THE PROBLEM ▸
Copy every line from the material below that holds "segmentation".

DATA TO EXAMINE ▸
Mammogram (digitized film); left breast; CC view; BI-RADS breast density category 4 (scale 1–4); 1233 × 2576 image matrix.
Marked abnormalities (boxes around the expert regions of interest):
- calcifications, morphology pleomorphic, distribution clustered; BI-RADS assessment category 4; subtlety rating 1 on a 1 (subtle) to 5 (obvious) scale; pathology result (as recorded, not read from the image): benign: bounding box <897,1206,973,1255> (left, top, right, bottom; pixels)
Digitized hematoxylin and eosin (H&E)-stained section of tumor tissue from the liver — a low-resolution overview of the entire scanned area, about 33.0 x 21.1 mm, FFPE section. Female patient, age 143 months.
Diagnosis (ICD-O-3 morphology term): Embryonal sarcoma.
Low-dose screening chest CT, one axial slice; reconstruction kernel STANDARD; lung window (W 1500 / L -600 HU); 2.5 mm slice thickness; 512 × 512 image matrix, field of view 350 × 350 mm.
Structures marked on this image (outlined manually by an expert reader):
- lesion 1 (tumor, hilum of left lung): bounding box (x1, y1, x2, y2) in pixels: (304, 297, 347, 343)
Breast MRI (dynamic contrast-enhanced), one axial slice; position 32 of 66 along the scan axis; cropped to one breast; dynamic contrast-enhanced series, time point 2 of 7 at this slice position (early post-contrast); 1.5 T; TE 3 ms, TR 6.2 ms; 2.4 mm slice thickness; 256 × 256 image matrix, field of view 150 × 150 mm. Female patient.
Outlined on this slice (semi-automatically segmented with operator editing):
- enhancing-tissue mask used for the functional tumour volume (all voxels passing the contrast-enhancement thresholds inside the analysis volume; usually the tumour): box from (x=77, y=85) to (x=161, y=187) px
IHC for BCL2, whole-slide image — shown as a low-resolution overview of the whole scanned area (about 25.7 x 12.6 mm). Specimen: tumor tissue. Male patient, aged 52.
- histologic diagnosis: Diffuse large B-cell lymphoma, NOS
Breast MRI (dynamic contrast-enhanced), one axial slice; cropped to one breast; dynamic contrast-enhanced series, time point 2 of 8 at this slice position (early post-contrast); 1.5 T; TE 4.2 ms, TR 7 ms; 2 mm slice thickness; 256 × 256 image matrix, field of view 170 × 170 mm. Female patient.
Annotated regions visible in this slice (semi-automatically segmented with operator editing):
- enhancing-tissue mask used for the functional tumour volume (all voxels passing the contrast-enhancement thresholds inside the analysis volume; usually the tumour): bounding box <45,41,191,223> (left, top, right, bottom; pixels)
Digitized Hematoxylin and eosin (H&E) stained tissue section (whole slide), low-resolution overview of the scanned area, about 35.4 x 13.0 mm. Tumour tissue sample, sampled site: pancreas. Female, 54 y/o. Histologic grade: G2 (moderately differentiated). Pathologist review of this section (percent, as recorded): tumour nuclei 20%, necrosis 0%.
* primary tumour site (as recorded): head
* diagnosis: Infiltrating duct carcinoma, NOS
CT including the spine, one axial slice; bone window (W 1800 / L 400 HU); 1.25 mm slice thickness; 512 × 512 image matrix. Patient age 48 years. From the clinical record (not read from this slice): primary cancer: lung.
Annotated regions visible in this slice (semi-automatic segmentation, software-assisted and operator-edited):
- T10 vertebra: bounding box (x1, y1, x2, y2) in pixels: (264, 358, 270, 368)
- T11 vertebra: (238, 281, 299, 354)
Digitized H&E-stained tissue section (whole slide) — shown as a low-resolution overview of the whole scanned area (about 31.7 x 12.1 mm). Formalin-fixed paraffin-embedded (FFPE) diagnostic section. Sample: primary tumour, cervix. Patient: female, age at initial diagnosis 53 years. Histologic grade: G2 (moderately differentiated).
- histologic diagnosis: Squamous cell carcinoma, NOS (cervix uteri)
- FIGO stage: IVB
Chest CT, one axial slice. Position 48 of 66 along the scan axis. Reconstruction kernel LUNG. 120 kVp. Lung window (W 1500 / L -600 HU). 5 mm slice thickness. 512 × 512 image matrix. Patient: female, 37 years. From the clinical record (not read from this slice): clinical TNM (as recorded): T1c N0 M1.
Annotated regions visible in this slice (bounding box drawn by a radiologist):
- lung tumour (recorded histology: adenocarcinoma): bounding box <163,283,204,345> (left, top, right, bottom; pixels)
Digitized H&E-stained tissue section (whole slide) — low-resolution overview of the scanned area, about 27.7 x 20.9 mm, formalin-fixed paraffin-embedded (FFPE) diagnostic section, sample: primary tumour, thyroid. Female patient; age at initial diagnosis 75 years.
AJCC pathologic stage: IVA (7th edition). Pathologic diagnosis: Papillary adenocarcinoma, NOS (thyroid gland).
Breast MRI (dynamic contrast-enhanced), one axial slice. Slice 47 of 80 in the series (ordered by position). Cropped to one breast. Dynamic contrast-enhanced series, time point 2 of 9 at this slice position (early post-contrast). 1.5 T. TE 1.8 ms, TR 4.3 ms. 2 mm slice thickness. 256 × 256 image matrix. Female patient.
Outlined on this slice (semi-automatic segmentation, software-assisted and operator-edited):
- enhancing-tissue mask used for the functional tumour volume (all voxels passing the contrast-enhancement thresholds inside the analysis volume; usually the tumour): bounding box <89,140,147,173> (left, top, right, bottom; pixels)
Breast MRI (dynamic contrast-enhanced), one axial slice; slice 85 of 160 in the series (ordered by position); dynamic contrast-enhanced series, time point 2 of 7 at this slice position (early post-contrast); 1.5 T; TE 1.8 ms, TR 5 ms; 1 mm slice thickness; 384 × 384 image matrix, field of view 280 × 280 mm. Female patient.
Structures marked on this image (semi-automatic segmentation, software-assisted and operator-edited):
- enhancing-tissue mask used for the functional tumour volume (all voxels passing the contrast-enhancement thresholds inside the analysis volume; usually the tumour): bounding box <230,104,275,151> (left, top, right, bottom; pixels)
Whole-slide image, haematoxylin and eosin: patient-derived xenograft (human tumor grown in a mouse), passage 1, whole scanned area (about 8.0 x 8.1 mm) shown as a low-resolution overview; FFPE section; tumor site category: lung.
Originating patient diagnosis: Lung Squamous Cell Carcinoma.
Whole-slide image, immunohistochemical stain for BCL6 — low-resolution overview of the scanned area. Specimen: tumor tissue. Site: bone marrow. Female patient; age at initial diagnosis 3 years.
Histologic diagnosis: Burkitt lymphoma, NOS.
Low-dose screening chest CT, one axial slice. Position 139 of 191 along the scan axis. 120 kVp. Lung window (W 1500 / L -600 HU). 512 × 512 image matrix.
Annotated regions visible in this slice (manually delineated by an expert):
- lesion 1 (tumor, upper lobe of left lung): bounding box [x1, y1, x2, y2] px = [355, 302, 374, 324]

RESPONSE ▸
Annotated regions visible in this slice (semi-automatic segmentation, software-assisted and operator-edited):
Outlined on this slice (semi-automatic segmentation, software-assisted and operator-edited):
Structures marked on this image (semi-automatic segmentation, software-assisted and operator-edited):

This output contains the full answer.